WHAT IS REQUIRED:
Omit every picture, then give all the entries again exactly.

Collected data entries:
++++++++++++++++++++

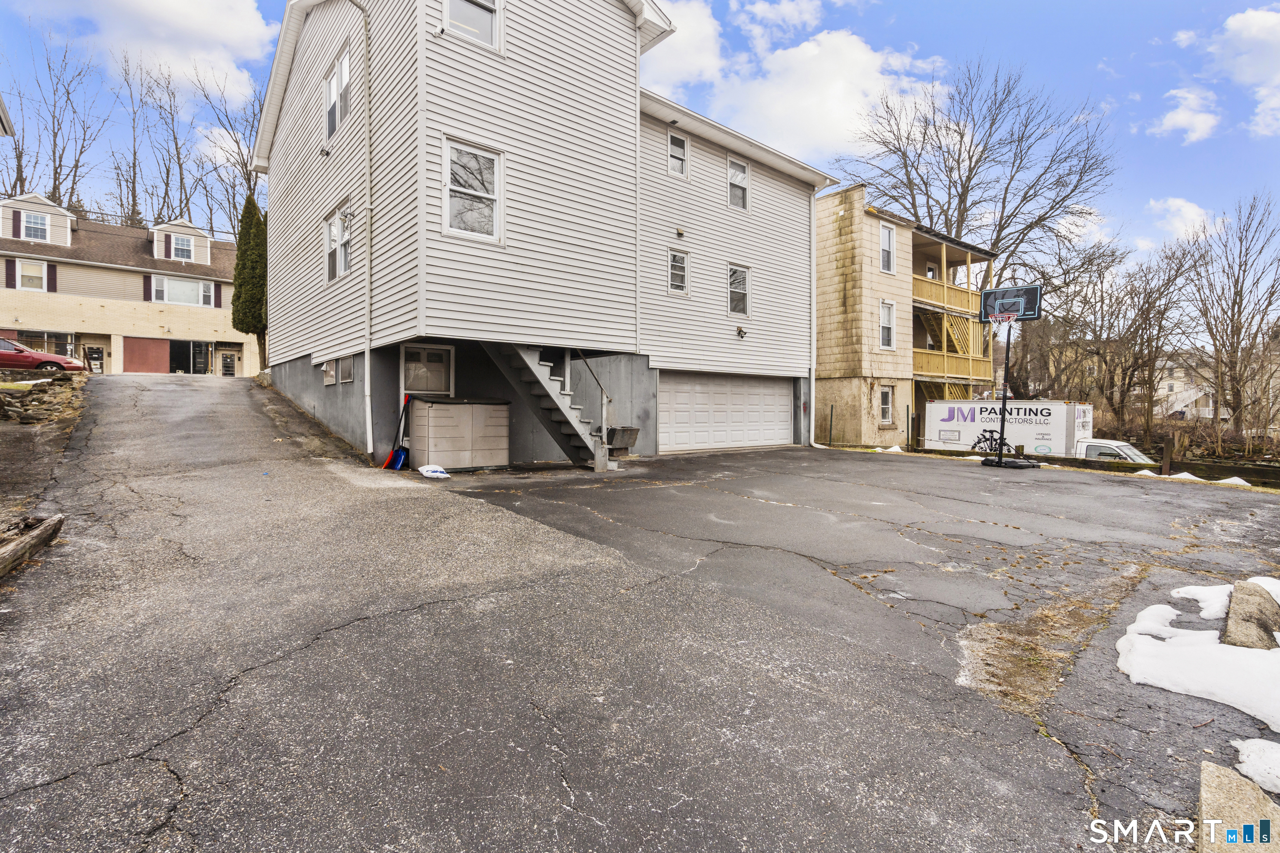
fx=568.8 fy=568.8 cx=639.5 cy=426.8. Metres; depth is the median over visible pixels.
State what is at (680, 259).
window
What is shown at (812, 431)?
downspout
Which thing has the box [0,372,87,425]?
stone wall
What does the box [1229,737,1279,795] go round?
snow patch
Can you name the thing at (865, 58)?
cloud
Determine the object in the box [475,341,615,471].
staircase
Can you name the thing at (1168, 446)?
wooden post
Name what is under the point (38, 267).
window
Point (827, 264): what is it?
apartment building
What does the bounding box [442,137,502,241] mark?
window
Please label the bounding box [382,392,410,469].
snow shovel
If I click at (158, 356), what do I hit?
garage door
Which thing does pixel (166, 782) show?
asphalt driveway
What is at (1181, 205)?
cloud
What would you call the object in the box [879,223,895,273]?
window
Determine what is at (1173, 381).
distant house
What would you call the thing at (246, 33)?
cloud
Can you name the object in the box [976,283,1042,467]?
basketball hoop
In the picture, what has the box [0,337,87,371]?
red car
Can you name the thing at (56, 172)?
bare tree
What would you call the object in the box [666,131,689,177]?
window
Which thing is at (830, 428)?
fence post
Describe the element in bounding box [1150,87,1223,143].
cloud
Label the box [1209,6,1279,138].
cloud
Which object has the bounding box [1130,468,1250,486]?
snow patch
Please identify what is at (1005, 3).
sky
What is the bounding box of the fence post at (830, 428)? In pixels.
[827,405,834,446]
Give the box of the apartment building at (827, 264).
[816,188,999,449]
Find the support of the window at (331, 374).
in the white house at (807, 192)
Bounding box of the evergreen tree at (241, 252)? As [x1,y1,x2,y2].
[232,195,268,370]
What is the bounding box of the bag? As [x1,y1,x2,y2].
[417,464,450,479]
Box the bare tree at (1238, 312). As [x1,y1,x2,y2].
[1186,190,1279,438]
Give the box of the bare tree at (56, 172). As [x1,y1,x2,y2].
[5,26,104,211]
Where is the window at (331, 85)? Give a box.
[323,46,352,140]
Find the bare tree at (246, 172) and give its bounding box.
[191,65,268,236]
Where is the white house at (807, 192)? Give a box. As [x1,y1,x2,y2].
[249,0,841,468]
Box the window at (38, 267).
[13,259,49,290]
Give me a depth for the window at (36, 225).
26.97 m
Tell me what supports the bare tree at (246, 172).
on the ground
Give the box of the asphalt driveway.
[0,372,1279,852]
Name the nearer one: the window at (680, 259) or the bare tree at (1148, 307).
the window at (680, 259)
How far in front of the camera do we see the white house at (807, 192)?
11.79 m
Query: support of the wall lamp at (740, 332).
attached to the white house at (807, 192)
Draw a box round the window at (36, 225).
[17,209,52,241]
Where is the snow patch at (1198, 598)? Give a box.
[1168,584,1232,617]
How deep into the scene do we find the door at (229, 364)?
30.66 m
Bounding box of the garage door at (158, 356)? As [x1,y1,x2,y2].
[120,336,170,373]
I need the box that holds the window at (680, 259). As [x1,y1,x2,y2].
[667,247,689,294]
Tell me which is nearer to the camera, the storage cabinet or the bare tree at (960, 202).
the storage cabinet
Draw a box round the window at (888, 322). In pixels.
[878,300,895,349]
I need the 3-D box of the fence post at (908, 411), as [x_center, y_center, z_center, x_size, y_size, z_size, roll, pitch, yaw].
[8.394,0.110,17.752,0.109,1.595,0.105,-1,2,-41]
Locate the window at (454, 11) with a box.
[443,0,501,51]
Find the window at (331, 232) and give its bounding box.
[324,203,351,283]
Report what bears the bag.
on the asphalt driveway
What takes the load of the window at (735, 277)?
in the white house at (807, 192)
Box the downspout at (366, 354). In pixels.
[350,0,374,461]
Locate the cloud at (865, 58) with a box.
[647,7,947,164]
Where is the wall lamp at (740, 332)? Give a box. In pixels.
[735,325,747,338]
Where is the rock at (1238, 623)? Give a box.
[1221,579,1279,649]
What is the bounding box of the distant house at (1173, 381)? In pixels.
[1153,347,1216,419]
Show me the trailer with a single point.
(1060, 428)
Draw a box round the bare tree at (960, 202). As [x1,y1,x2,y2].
[839,55,1119,391]
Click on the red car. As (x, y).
(28, 356)
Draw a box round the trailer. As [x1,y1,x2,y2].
[921,399,1094,458]
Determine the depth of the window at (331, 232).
12.10 m
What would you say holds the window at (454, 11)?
in the white house at (807, 192)
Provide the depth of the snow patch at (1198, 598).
4.54 m
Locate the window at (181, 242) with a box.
[169,233,194,261]
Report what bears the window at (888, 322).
in the apartment building at (827, 264)
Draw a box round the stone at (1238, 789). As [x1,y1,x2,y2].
[1198,761,1279,852]
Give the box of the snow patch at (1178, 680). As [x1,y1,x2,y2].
[1117,581,1279,739]
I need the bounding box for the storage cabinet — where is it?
[407,395,511,471]
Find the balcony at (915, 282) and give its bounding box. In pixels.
[913,274,982,319]
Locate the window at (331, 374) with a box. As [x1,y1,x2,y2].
[320,356,354,385]
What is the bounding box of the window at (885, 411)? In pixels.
[878,385,894,424]
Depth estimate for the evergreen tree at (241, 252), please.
22.91 m
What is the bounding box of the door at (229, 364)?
[220,352,236,375]
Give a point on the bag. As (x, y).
(429, 473)
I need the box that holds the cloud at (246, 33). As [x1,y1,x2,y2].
[41,0,276,104]
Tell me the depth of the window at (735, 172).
15.05 m
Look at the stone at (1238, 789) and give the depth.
2.16 m
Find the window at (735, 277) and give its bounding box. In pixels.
[727,263,749,314]
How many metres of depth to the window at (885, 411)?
20.42 m
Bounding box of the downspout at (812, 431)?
[808,195,818,444]
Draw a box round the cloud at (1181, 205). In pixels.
[1138,196,1213,249]
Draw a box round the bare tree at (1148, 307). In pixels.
[1097,235,1203,439]
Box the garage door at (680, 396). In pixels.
[657,371,792,452]
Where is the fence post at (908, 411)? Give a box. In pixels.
[905,405,912,449]
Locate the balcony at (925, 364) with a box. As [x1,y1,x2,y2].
[915,348,990,386]
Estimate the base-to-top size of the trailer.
2.615 m
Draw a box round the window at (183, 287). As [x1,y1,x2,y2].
[150,274,214,306]
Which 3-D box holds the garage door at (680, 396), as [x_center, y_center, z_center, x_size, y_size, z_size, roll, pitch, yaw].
[2.401,-0.352,15.603,5.057,2.208,0.167,-1,2,-41]
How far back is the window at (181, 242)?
29.98 m
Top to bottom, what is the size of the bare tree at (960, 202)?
21.223 m
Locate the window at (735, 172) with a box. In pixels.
[726,154,749,210]
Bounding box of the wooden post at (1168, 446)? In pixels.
[1160,435,1174,475]
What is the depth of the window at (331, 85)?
11.99 m
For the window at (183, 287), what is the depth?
29.72 m
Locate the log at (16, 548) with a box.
[0,513,63,577]
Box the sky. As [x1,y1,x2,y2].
[0,0,1279,273]
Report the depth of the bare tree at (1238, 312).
25.17 m
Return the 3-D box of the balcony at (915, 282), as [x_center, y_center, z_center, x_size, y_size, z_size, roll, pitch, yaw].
[12.327,-5.209,23.694,5.254,1.203,2.168,-1,2,-41]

++++++++++++++++++++

REPLY TO THE EXERCISE:
fx=568.8 fy=568.8 cx=639.5 cy=426.8. Metres; depth is the median over visible pixels.
State what is at (680, 259).
window
What is shown at (812, 431)?
downspout
Which thing has the box [0,372,87,425]?
stone wall
What does the box [1229,737,1279,795] go round?
snow patch
Can you name the thing at (865, 58)?
cloud
Determine the object in the box [475,341,615,471].
staircase
Can you name the thing at (1168, 446)?
wooden post
Name what is under the point (38, 267).
window
Point (827, 264): what is it?
apartment building
What does the bounding box [442,137,502,241] mark?
window
Please label the bounding box [382,392,410,469].
snow shovel
If I click at (158, 356), what do I hit?
garage door
Which thing does pixel (166, 782) show?
asphalt driveway
What is at (1181, 205)?
cloud
What would you call the object in the box [879,223,895,273]?
window
Determine what is at (1173, 381).
distant house
What would you call the thing at (246, 33)?
cloud
Can you name the object in the box [976,283,1042,467]?
basketball hoop
In the picture, what has the box [0,337,87,371]?
red car
Can you name the thing at (56, 172)?
bare tree
What would you call the object in the box [666,131,689,177]?
window
Which thing is at (830, 428)?
fence post
Describe the element in bounding box [1150,87,1223,143].
cloud
Label the box [1209,6,1279,138].
cloud
Which object has the bounding box [1130,468,1250,486]?
snow patch
Please identify what is at (1005, 3).
sky
What is the bounding box of the fence post at (830, 428)? In pixels.
[827,405,834,446]
Give the box of the apartment building at (827, 264).
[816,188,999,449]
Find the support of the window at (331, 374).
in the white house at (807, 192)
Bounding box of the evergreen tree at (241, 252)? As [x1,y1,x2,y2].
[232,195,268,370]
What is the bounding box of the bag? As [x1,y1,x2,y2].
[417,464,450,479]
Box the bare tree at (1238, 312). As [x1,y1,x2,y2].
[1186,190,1279,438]
Give the box of the bare tree at (56, 172). As [x1,y1,x2,y2].
[5,26,104,211]
Where is the window at (331, 85)? Give a box.
[323,46,352,140]
Find the bare tree at (246, 172) and give its bounding box.
[191,65,268,236]
Where is the white house at (807, 192)? Give a box. As [x1,y1,x2,y2].
[249,0,841,468]
Box the window at (38, 267).
[13,259,49,290]
Give me a depth for the window at (36, 225).
26.97 m
Tell me what supports the bare tree at (246, 172).
on the ground
Give the box of the asphalt driveway.
[0,372,1279,852]
Name the nearer one: the window at (680, 259) or the bare tree at (1148, 307).
the window at (680, 259)
How far in front of the camera do we see the white house at (807, 192)?
11.79 m
Query: support of the wall lamp at (740, 332).
attached to the white house at (807, 192)
Draw a box round the window at (36, 225).
[17,209,52,241]
Where is the snow patch at (1198, 598)? Give a box.
[1168,584,1232,617]
How deep into the scene do we find the door at (229, 364)?
30.66 m
Bounding box of the garage door at (158, 356)? As [x1,y1,x2,y2].
[120,336,170,373]
I need the box that holds the window at (680, 259). As [x1,y1,x2,y2].
[667,247,689,294]
Tell me which is nearer to the camera, the storage cabinet or the bare tree at (960, 202).
the storage cabinet
Draw a box round the window at (888, 322). In pixels.
[878,300,895,349]
I need the 3-D box of the fence post at (908, 411), as [x_center, y_center, z_center, x_size, y_size, z_size, roll, pitch, yaw].
[8.394,0.110,17.752,0.109,1.595,0.105,-1,2,-41]
Locate the window at (454, 11) with a box.
[443,0,501,51]
Find the window at (331, 232) and give its bounding box.
[324,203,351,283]
Report what bears the bag.
on the asphalt driveway
What takes the load of the window at (735, 277)?
in the white house at (807, 192)
Box the downspout at (366, 354). In pixels.
[350,0,374,461]
Locate the cloud at (865, 58) with a box.
[647,7,947,164]
Where is the wall lamp at (740, 332)? Give a box. In pixels.
[735,325,747,338]
Where is the rock at (1238, 623)? Give a box.
[1221,579,1279,649]
What is the bounding box of the distant house at (1173, 381)? In pixels.
[1153,347,1216,419]
Show me the trailer with a single point.
(1060, 428)
Draw a box round the bare tree at (960, 202). As [x1,y1,x2,y2].
[839,55,1119,391]
Click on the red car. As (x, y).
(28, 356)
Draw a box round the trailer. As [x1,y1,x2,y2].
[921,399,1094,458]
Determine the depth of the window at (331, 232).
12.10 m
What would you say holds the window at (454, 11)?
in the white house at (807, 192)
Provide the depth of the snow patch at (1198, 598).
4.54 m
Locate the window at (181, 242) with a box.
[169,233,194,261]
Report what bears the window at (888, 322).
in the apartment building at (827, 264)
Draw a box round the stone at (1238, 789). As [x1,y1,x2,y2].
[1198,761,1279,852]
Give the box of the snow patch at (1178, 680). As [x1,y1,x2,y2].
[1117,581,1279,739]
I need the bounding box for the storage cabinet — where is it?
[407,395,511,471]
Find the balcony at (915, 282) and give its bounding box. In pixels.
[913,274,982,319]
Locate the window at (331, 374) with a box. As [x1,y1,x2,y2].
[320,356,354,385]
What is the bounding box of the window at (885, 411)? In pixels.
[878,385,894,424]
Depth estimate for the evergreen tree at (241, 252), please.
22.91 m
What is the bounding box of the door at (229, 364)?
[220,352,236,375]
Give a point on the bag. As (x, y).
(429, 473)
I need the box that holds the cloud at (246, 33). As [x1,y1,x2,y2].
[41,0,276,104]
Tell me the depth of the window at (735, 172).
15.05 m
Look at the stone at (1238, 789) and give the depth.
2.16 m
Find the window at (735, 277) and give its bounding box. In pixels.
[727,263,749,314]
How many metres of depth to the window at (885, 411)?
20.42 m
Bounding box of the downspout at (812, 431)?
[808,195,818,444]
Draw a box round the cloud at (1181, 205). In pixels.
[1138,196,1213,249]
Draw a box round the bare tree at (1148, 307). In pixels.
[1097,235,1203,439]
Box the garage door at (680, 396). In pixels.
[657,371,792,452]
Where is the fence post at (908, 411)? Give a box. In pixels.
[905,405,912,449]
Locate the balcony at (925, 364) with a box. As [x1,y1,x2,y2].
[915,348,990,386]
Estimate the base-to-top size of the trailer.
2.615 m
Draw a box round the window at (183, 287). As [x1,y1,x2,y2].
[150,274,214,306]
Which 3-D box holds the garage door at (680, 396), as [x_center, y_center, z_center, x_size, y_size, z_size, roll, pitch, yaw].
[2.401,-0.352,15.603,5.057,2.208,0.167,-1,2,-41]
How far back is the window at (181, 242)?
29.98 m
Top to bottom, what is the size of the bare tree at (960, 202)?
21.223 m
Locate the window at (735, 172) with a box. In pixels.
[726,154,749,210]
Bounding box of the wooden post at (1168, 446)? In pixels.
[1160,435,1174,475]
What is the depth of the window at (331, 85)?
11.99 m
For the window at (183, 287), what is the depth?
29.72 m
Locate the log at (16, 548) with a box.
[0,513,63,577]
Box the sky. As [x1,y1,x2,y2].
[0,0,1279,273]
Report the depth of the bare tree at (1238, 312).
25.17 m
Return the 3-D box of the balcony at (915, 282), as [x_center, y_center, z_center, x_size, y_size, z_size, roll, pitch, yaw].
[12.327,-5.209,23.694,5.254,1.203,2.168,-1,2,-41]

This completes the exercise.